— Available data —
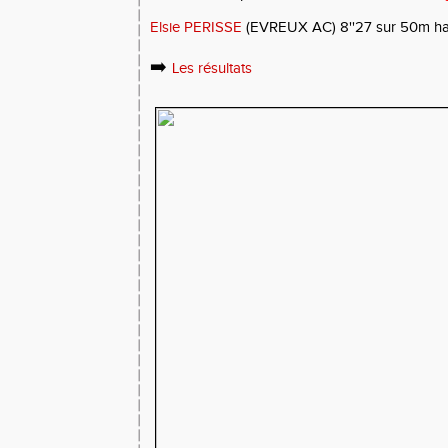
Elsie PERISSE
(EVREUX AC) 8''27 sur 50m ha
➡️
Les résultats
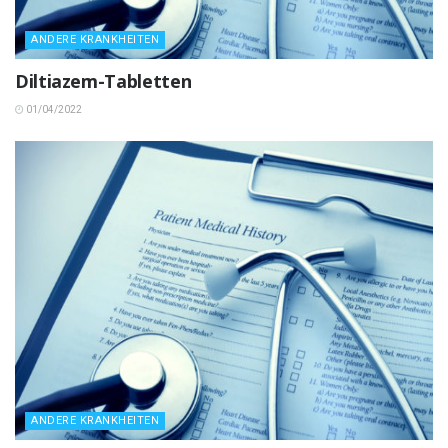
ANDERE KRANKHEITEN
Diltiazem-Tabletten
01/04/2022
ANDERE KRANKHEITEN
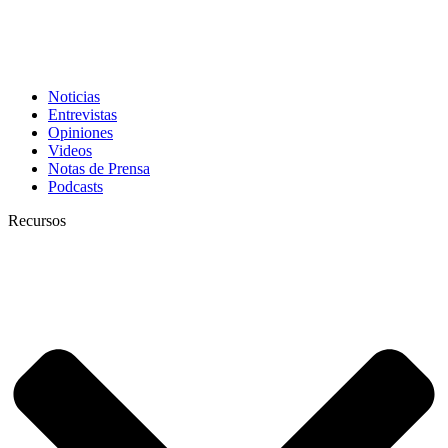
Noticias
Entrevistas
Opiniones
Videos
Notas de Prensa
Podcasts
Recursos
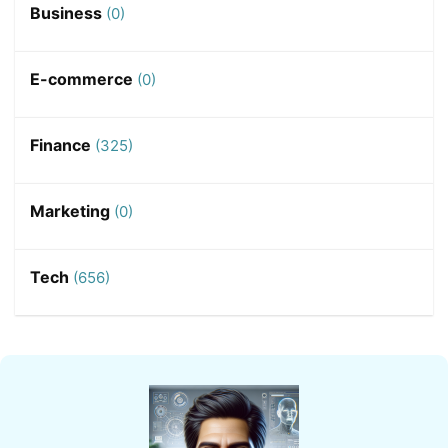
Business
(0)
E-commerce
(0)
Finance
(325)
Marketing
(0)
Tech
(656)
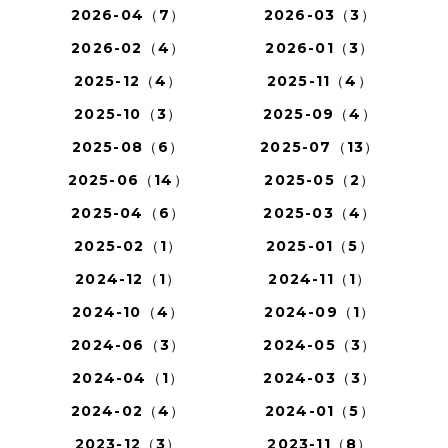
2026-04（7）
2026-03（3）
2026-02（4）
2026-01（3）
2025-12（4）
2025-11（4）
2025-10（3）
2025-09（4）
2025-08（6）
2025-07（13）
2025-06（14）
2025-05（2）
2025-04（6）
2025-03（4）
2025-02（1）
2025-01（5）
2024-12（1）
2024-11（1）
2024-10（4）
2024-09（1）
2024-06（3）
2024-05（3）
2024-04（1）
2024-03（3）
2024-02（4）
2024-01（5）
2023-12（3）
2023-11（8）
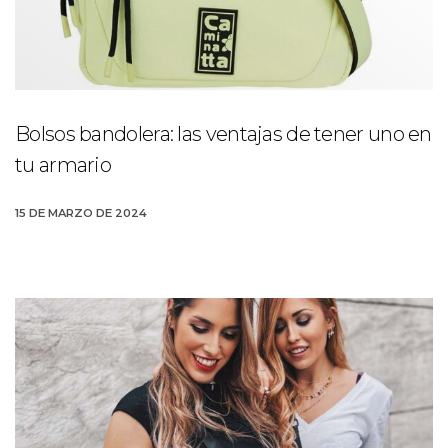
Bolsos bandolera: las ventajas de tener uno en
tu armario
15 DE MARZO DE 2024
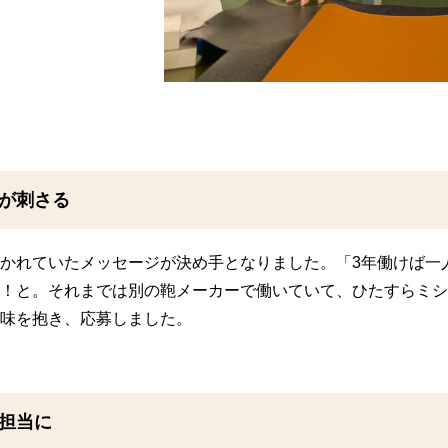
が刺さる
かれていたメッセージが決め手となりました。「3年働けば一
！と。それまでは別の鞄メーカーで働いていて、ひたすらミシ
味を抱き、応募しました。
担当に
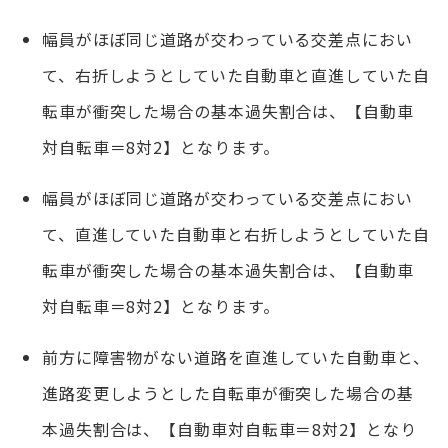
幅員がほぼ同じ道路が交わっている交差点におい
て、右折しようとしていた自動車と直進していた自
転車が衝突した場合の基本過失割合は、【自動車
対自転車＝8対2】となります。
幅員がほぼ同じ道路が交わっている交差点におい
て、直進していた自動車と右折しようとしていた自
転車が衝突した場合の基本過失割合は、【自動車
対自転車＝8対2】となります。
前方に障害物がない道路を直進していた自動車と、
進路変更しようとした自転車が衝突した場合の基
本過失割合は、【自動車対自転車＝8対2】となり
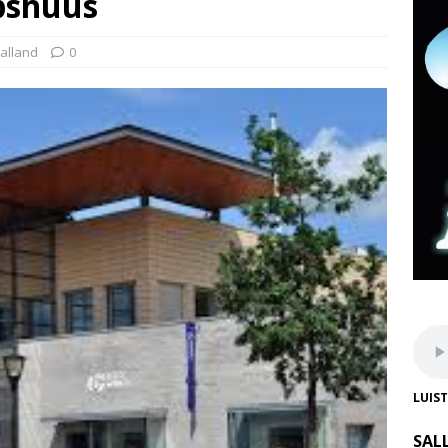
pshuus
alland
0
LUIS
SAL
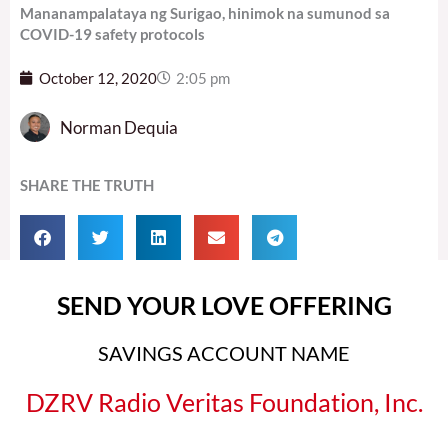
Mananampalataya ng Surigao, hinimok na sumunod sa
COVID-19 safety protocols
October 12, 2020
2:05 pm
Norman Dequia
SHARE THE TRUTH
SEND YOUR LOVE OFFERING
SAVINGS ACCOUNT NAME
DZRV Radio Veritas Foundation, Inc.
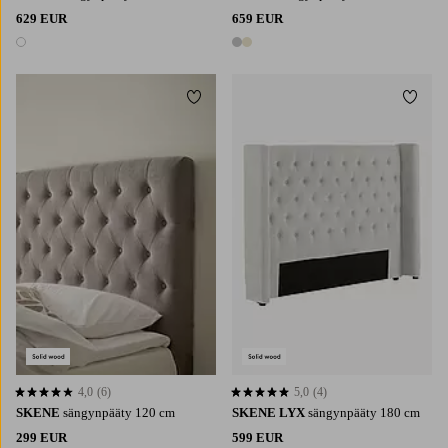
629 EUR
659 EUR
1 väri
2 värejä
Lisää suosikkeihin
Lisää 
4,0
(6)
5,0
(4)
4,0 perustuen 6 arvosanaan
5,0 perustuen 4 arvosanaan
SKENE
sängynpääty 120 cm
SKENE LYX
sängynpääty 180 cm
299 EUR
599 EUR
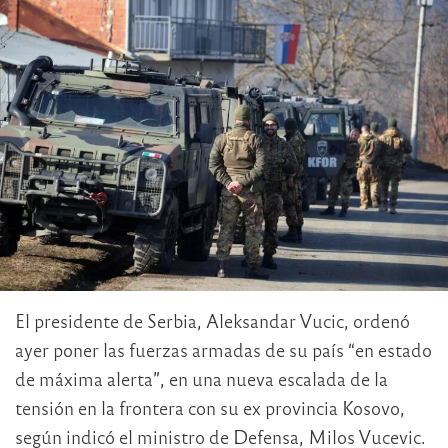
El presidente de Serbia, Aleksandar Vucic, ordenó
ayer poner las fuerzas armadas de su país “en estado
de máxima alerta”, en una nueva escalada de la
tensión en la frontera con su ex provincia Kosovo,
según indicó el ministro de Defensa, Milos Vucevic.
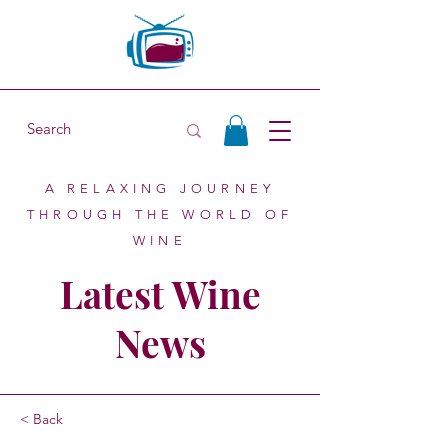
A RELAXING JOURNEY
THROUGH THE WORLD OF
WINE
Latest Wine
News
< Back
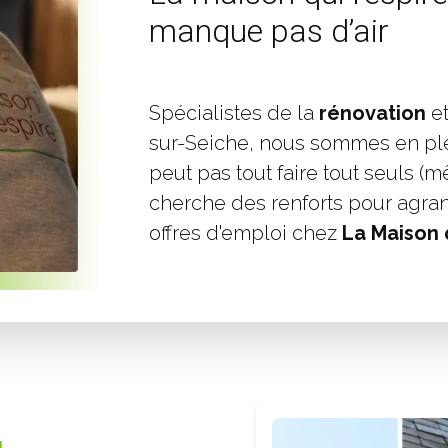
manque pas d’air
Spécialistes de la
rénovation
e
sur-Seiche, nous sommes en pl
peut pas tout faire tout seuls 
cherche des renforts pour agra
offres d'emploi chez
La Maison 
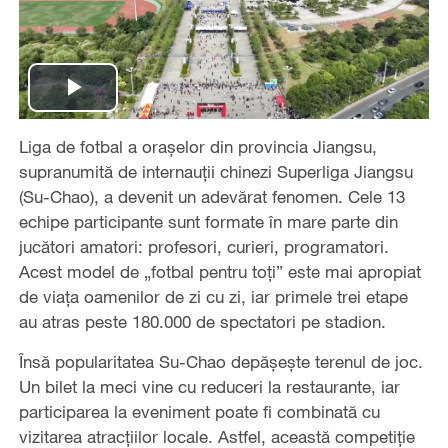
Play
Liga de fotbal a orașelor din provincia Jiangsu,
Video
supranumită de internauții chinezi Superliga Jiangsu
(Su-Chao), a devenit un adevărat fenomen. Cele 13
echipe participante sunt formate în mare parte din
jucători amatori: profesori, curieri, programatori.
Acest model de „fotbal pentru toți” este mai apropiat
de viața oamenilor de zi cu zi, iar primele trei etape
au atras peste 180.000 de spectatori pe stadion.
Însă popularitatea Su-Chao depășește terenul de joc.
Un bilet la meci vine cu reduceri la restaurante, iar
participarea la eveniment poate fi combinată cu
vizitarea atracțiilor locale. Astfel, această competiție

— Your objective —
Pick out the lines above containing the word "provincia", then copy them.

— Result of the task —
tensión en la frontera con su ex provincia Kosovo,
Liga de fotbal a orașelor din provincia Jiangsu,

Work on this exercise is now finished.